_TRY IT:_ Rewrite the text of each row with every "Zeytinburnu" changed to "Kadıköy" and everything else kept the same. Leave the pictures out of your answer.

Stored data entries:
>>>>>
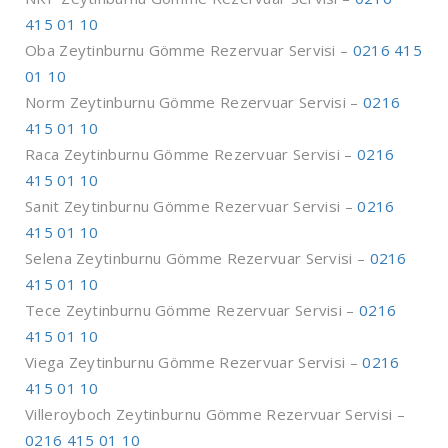
415 01 10
Oba Zeytinburnu Gömme Rezervuar Servisi –
0216 415
01 10
Norm Zeytinburnu Gömme Rezervuar Servisi –
0216
415 01 10
Raca Zeytinburnu Gömme Rezervuar Servisi –
0216
415 01 10
Sanit Zeytinburnu Gömme Rezervuar Servisi –
0216
415 01 10
Selena Zeytinburnu Gömme Rezervuar Servisi –
0216
415 01 10
Tece Zeytinburnu Gömme Rezervuar Servisi –
0216
415 01 10
Viega Zeytinburnu Gömme Rezervuar Servisi –
0216
415 01 10
Villeroyboch Zeytinburnu Gömme Rezervuar Servisi –
0216 415 01 10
<<<<<
_EXERCISE OUTPUT:_
415 01 10
Oba Kadıköy Gömme Rezervuar Servisi –
0216 415
01 10
Norm Kadıköy Gömme Rezervuar Servisi –
0216
415 01 10
Raca Kadıköy Gömme Rezervuar Servisi –
0216
415 01 10
Sanit Kadıköy Gömme Rezervuar Servisi –
0216
415 01 10
Selena Kadıköy Gömme Rezervuar Servisi –
0216
415 01 10
Tece Kadıköy Gömme Rezervuar Servisi –
0216
415 01 10
Viega Kadıköy Gömme Rezervuar Servisi –
0216
415 01 10
Villeroyboch Kadıköy Gömme Rezervuar Servisi –
0216 415 01 10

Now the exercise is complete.